‘Developed nations must make deep emission cuts’ | India News


NEW DELHI: With India preparing for the upcoming UN climate conference (COP26) with a focus on equity and climate justice at the core of its negotiating points, Minister of the Environment Bhupender Yadav on Wednesday he sought that developed countries lead climate action and commit to deep cuts in immediate emissions, taking into account their historical responsibilities and the socio-economic reality of developing nations.
“The need of the moment is a comprehensive set of actions within the socio-economic and development context to address the issue of climate change,” Yadav said while addressing a national conference, organized by TERI, before the crucial UN climate meeting. The conference, to be held from October 31 to November 12 in Glasgow, UK, will see how the world reacts to the recent warning of the IPCC report on the possibility of reaching 1.5 degrees Celsius increase in global average temperature in the next two decades.
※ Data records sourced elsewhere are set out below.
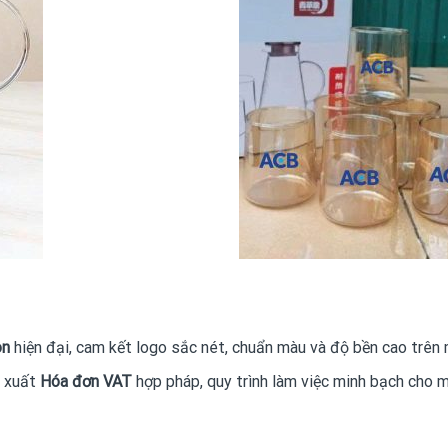
on
hiện đại, cam kết logo sắc nét, chuẩn màu và độ bền cao trên 
, xuất
Hóa đơn VAT
hợp pháp, quy trình làm việc minh bạch cho m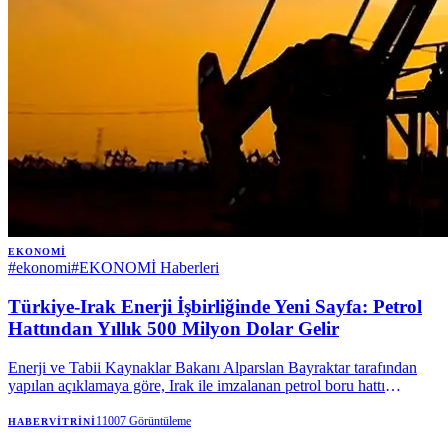
EKONOMI
#
ekonomi
#
EKONOMİ Haberleri
Türkiye-Irak Enerji İşbirliğinde Yeni Sayfa: Petrol
Hattından Yıllık 500 Milyon Dolar Gelir
Enerji ve Tabii Kaynaklar Bakanı Alparslan Bayraktar tarafından
yapılan açıklamaya göre, Irak ile imzalanan petrol boru hattı
anlaşması, Türkiye'ye senelik yaklaşık 500 milyon dolarlık bir
nakliye kazancı sağlayacak. Hattın potansiyelinin ise 2,5 milyon
11007
Görüntüleme
HABERVITRINI
varile yükseltilmesi gündemde.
Reflecting clearly on India’s position in this context, Yadav said: “The recently released IPCC report has sounded louder than ever, and is a wake-up call for developed countries to undertake deep cuts in carbon emissions. righ now”.
His comments, calling on wealthy nations to take big emissions cuts, gave a clear signal of India’s intent at a time when developed nations, led by the US, the UK and some countries in the EU, they have been advocating to attract all the big emitters, including India and China. on board to commit to the goal of ‘net zero’ by 2050.
Yadav, however, underscored the need for equity while looking for such options (mid-century net zero) and noted the importance of finance and technology transfer for this purpose. He said: “Climate equity and justice are touchstones of any global climate response and COP26 should focus on climate finance in scope, scale and speed alongside technology development and transfer.”
Experts at the conference more or less endorsed India’s point, with some of them even seeking to have developed countries hit the ‘net zero’ target long before 2050, while others suggested a flexible timeline for reaching the target taking into account it takes into account the respective capacities and development of the countries. imperatives.